[Instrument reading data]
============

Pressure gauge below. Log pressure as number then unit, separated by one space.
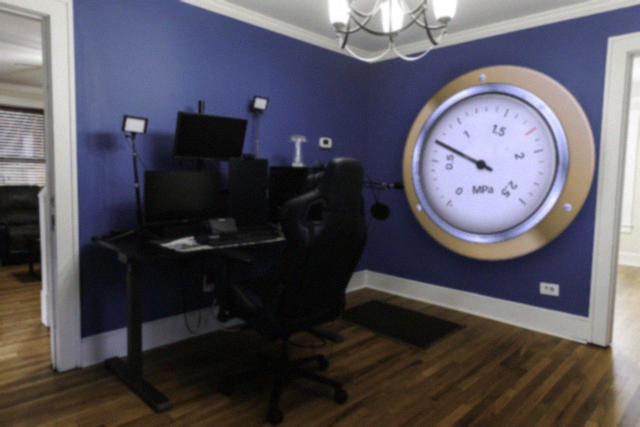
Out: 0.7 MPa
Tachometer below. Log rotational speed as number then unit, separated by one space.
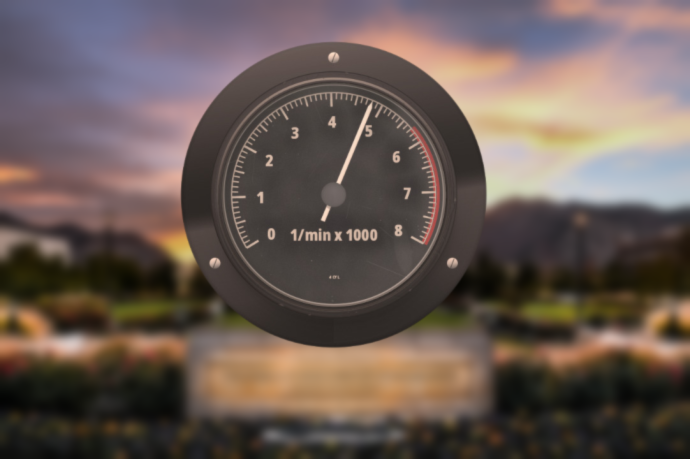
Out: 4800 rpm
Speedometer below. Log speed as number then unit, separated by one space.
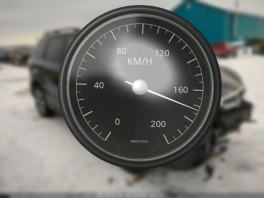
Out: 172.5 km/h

============

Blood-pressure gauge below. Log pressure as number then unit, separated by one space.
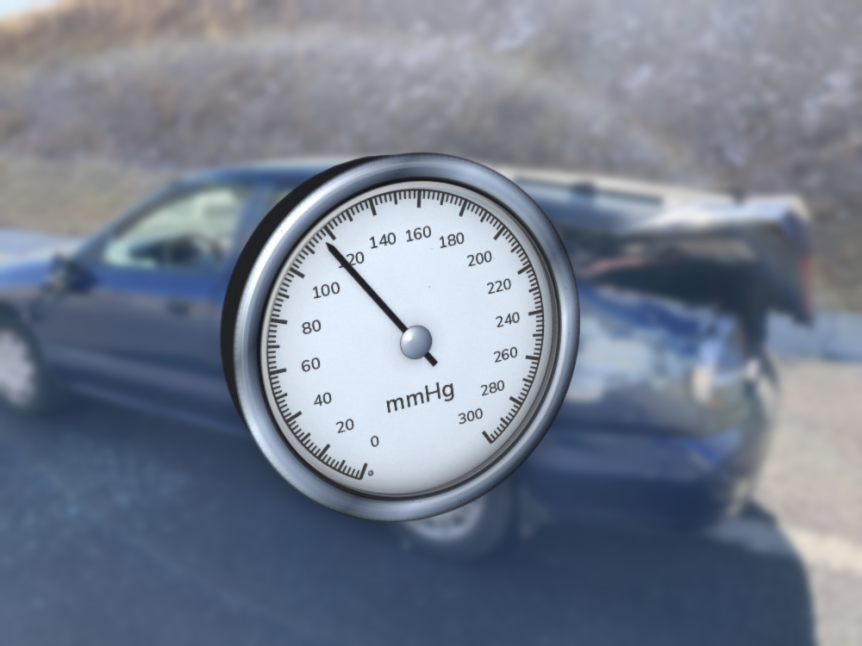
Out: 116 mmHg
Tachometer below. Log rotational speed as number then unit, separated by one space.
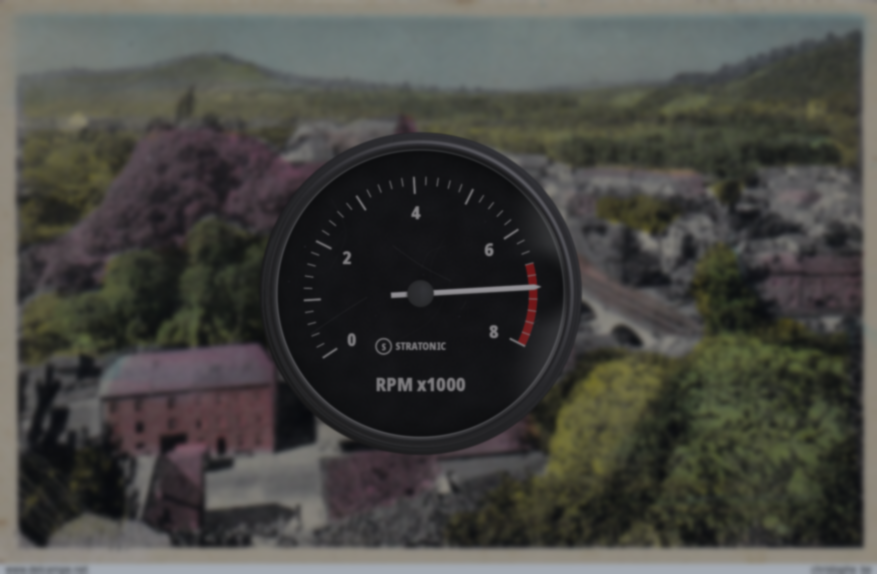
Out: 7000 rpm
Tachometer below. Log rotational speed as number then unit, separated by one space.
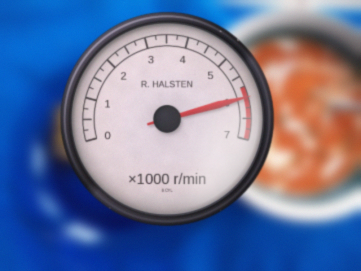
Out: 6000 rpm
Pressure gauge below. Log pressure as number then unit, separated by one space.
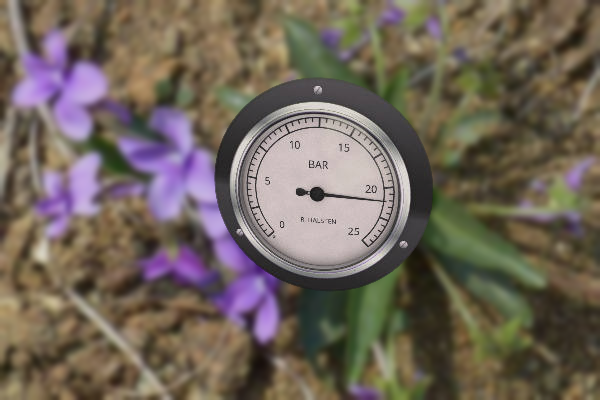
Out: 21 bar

============

* _WORK TASK_
Extract the lines from the one with "Blood-pressure gauge below." up to and including the one with "Out: 21 bar", reproducing each as it appears. Omit the pictures from your answer.

* _YOUR RESPONSE_
Blood-pressure gauge below. Log pressure as number then unit, separated by one space.
Out: 116 mmHg
Tachometer below. Log rotational speed as number then unit, separated by one space.
Out: 7000 rpm
Tachometer below. Log rotational speed as number then unit, separated by one space.
Out: 6000 rpm
Pressure gauge below. Log pressure as number then unit, separated by one space.
Out: 21 bar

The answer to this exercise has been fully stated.